While the focus started to shift to corporate earnings and the consequences of the government shutdown, it also turned to the speculation that the Fed will take more time to reduce its asset purchase program.

 

In the FT, Robin Harding and Michael Mackenzie suggest that “tapering” in October seems to be excluded because of the lack of data. However, Fed officials could still favor a small taper in December if November data show a real improvement from September.

 

The US government shutdown sabotaged a crucial month of data and dealt a blow to the world’s largest economy, but the Federal Reserve could still begin reducing its asset purchases as early as December.
 
Analysts have slashed their growth forecasts for the fourth quarter to 2 per cent or below, with many expecting a hit of about 0.5 percentage points from the prolonged shutdown.

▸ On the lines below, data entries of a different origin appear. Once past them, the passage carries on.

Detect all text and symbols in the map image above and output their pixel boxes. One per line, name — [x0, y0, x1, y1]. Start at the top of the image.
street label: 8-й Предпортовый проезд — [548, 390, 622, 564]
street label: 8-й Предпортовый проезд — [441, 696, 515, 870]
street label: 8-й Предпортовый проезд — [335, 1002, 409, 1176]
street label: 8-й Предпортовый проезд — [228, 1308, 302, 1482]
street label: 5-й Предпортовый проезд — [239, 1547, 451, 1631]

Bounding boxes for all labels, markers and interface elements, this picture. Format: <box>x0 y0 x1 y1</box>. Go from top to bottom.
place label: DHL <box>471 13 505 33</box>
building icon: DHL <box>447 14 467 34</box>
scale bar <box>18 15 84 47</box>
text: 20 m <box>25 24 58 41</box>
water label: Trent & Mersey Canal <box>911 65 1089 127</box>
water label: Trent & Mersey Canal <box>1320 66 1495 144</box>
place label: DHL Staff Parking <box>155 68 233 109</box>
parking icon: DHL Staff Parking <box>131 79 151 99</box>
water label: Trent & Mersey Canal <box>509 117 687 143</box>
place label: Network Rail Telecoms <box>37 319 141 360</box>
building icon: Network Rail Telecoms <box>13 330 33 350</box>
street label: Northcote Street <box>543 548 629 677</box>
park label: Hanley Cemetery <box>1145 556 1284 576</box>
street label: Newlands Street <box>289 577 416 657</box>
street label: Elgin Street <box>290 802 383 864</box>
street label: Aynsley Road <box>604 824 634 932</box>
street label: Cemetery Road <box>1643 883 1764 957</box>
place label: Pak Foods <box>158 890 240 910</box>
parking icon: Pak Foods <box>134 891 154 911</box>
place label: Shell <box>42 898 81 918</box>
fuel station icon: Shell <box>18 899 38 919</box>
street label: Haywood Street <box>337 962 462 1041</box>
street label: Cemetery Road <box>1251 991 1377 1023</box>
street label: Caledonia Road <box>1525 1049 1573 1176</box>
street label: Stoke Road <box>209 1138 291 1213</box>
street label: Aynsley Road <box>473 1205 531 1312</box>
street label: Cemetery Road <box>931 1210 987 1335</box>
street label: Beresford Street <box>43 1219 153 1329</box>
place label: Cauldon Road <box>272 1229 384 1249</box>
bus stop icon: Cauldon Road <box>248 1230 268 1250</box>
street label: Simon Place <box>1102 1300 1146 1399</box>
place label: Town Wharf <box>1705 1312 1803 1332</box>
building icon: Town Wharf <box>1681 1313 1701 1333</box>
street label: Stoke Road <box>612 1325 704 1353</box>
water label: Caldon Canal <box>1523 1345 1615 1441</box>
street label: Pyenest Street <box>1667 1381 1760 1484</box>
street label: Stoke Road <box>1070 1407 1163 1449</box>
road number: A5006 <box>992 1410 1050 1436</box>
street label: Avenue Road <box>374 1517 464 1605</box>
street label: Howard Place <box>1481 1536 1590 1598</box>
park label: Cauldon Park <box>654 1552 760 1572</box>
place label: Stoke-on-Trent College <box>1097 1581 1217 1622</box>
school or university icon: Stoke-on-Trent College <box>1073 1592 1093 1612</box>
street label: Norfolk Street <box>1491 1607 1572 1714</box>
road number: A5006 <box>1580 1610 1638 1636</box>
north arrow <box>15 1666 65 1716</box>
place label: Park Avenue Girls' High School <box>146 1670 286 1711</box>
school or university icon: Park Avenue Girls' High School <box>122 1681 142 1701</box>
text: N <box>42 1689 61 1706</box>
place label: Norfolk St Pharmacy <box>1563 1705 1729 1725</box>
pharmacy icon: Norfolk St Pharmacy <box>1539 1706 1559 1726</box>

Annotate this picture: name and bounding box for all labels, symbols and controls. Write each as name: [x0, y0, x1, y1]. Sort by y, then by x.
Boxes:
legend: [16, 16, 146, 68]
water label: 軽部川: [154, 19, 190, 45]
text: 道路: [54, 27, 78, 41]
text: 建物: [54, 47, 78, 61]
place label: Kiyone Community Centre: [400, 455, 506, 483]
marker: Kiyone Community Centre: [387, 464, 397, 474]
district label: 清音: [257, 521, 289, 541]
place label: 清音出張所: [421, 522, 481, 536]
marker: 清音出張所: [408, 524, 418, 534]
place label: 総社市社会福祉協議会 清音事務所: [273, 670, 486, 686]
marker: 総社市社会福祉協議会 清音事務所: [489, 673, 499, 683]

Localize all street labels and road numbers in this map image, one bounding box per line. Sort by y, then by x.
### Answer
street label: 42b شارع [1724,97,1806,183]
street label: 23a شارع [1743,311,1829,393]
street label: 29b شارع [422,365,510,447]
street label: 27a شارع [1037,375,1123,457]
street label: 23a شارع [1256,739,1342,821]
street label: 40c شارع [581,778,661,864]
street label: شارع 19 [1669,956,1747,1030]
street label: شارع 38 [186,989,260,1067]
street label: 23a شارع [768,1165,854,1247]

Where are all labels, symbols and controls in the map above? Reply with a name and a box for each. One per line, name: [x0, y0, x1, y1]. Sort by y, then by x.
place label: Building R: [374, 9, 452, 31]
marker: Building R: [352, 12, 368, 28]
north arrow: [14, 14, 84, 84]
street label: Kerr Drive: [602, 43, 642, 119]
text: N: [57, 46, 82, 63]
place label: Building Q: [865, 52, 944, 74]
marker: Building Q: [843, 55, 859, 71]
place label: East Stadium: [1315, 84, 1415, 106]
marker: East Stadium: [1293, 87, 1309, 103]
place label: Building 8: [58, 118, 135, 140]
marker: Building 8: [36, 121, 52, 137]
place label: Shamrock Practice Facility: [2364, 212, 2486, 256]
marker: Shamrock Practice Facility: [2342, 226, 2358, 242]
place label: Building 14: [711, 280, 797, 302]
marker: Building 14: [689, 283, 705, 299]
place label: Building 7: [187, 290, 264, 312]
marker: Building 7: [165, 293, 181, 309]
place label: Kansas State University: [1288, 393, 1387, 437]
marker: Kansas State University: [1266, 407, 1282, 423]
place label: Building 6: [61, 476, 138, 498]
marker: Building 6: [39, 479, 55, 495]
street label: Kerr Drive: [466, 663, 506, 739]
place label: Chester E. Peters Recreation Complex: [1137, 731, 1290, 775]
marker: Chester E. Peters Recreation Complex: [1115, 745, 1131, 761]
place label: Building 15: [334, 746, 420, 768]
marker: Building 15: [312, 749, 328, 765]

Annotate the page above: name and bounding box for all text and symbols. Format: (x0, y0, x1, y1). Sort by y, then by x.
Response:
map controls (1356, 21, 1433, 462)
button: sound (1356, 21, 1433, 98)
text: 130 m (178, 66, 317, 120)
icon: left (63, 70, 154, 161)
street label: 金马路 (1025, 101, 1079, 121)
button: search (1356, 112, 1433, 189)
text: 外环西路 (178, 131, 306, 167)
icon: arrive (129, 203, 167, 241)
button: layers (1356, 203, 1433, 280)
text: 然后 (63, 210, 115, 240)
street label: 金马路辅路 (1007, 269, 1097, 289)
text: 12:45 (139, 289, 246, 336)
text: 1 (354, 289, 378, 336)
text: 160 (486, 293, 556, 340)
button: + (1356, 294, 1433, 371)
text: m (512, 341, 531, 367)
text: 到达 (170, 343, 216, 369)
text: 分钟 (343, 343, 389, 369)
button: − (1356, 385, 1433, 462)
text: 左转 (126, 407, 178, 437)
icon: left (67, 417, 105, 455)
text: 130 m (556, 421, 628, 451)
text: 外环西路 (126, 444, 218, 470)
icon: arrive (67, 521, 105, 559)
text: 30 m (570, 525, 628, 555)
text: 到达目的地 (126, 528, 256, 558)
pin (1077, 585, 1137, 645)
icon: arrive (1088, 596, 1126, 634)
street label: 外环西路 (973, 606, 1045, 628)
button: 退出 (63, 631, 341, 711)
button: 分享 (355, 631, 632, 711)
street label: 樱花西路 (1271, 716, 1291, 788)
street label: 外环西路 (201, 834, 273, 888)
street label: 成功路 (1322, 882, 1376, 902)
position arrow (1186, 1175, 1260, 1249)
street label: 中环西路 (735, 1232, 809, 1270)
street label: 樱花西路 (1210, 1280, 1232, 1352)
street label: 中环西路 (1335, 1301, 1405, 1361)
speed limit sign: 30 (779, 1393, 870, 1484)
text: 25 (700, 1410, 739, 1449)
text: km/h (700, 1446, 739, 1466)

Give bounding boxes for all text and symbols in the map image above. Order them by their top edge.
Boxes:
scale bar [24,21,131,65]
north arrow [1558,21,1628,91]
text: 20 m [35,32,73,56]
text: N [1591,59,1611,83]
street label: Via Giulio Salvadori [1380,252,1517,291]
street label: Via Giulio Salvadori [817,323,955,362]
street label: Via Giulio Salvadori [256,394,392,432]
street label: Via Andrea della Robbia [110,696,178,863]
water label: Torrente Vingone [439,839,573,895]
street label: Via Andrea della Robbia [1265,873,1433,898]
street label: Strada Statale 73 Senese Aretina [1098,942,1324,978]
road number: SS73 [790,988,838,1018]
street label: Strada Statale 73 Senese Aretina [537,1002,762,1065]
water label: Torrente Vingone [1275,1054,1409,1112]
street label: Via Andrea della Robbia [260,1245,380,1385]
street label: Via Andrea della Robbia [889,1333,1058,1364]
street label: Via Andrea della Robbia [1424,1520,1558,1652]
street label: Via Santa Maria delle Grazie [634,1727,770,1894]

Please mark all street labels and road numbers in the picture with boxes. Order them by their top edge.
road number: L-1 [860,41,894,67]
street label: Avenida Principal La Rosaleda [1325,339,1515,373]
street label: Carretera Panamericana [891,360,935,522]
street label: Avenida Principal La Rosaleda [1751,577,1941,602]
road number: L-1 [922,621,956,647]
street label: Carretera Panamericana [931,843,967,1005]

But many said the economy would bounce back quickly with federal employees back at work.

 

In the WSJ, Jon Hilsenrath reports that the Fed is unlikely to taper in October but could act in December or January depending on the data strenght.

 

The Fed is unlikely to start curtailing its bond buying at its next policy meeting Oct. 29-30. Fed officials have said the decision depends on how the economic data evolve, but the data won’t be very illuminating into November because the partial government shutdown closed the agencies that collect them.
 
Fed officials could act at one of the following two meetings—Dec. 17-18 or Jan. 28-29. Their decision will turn on the strength of an economy that would still be a bit harder to read and possibly stung by recent uncertainty.

 

Finally, BlackRock Inc. Chief Executive Laurence Fink said Wednesday in an interview on CNBC that the debt crisis is likely to delay the beginning of the Federal Reserve’s exit from its bond buying program at least until March and possibly as late as June.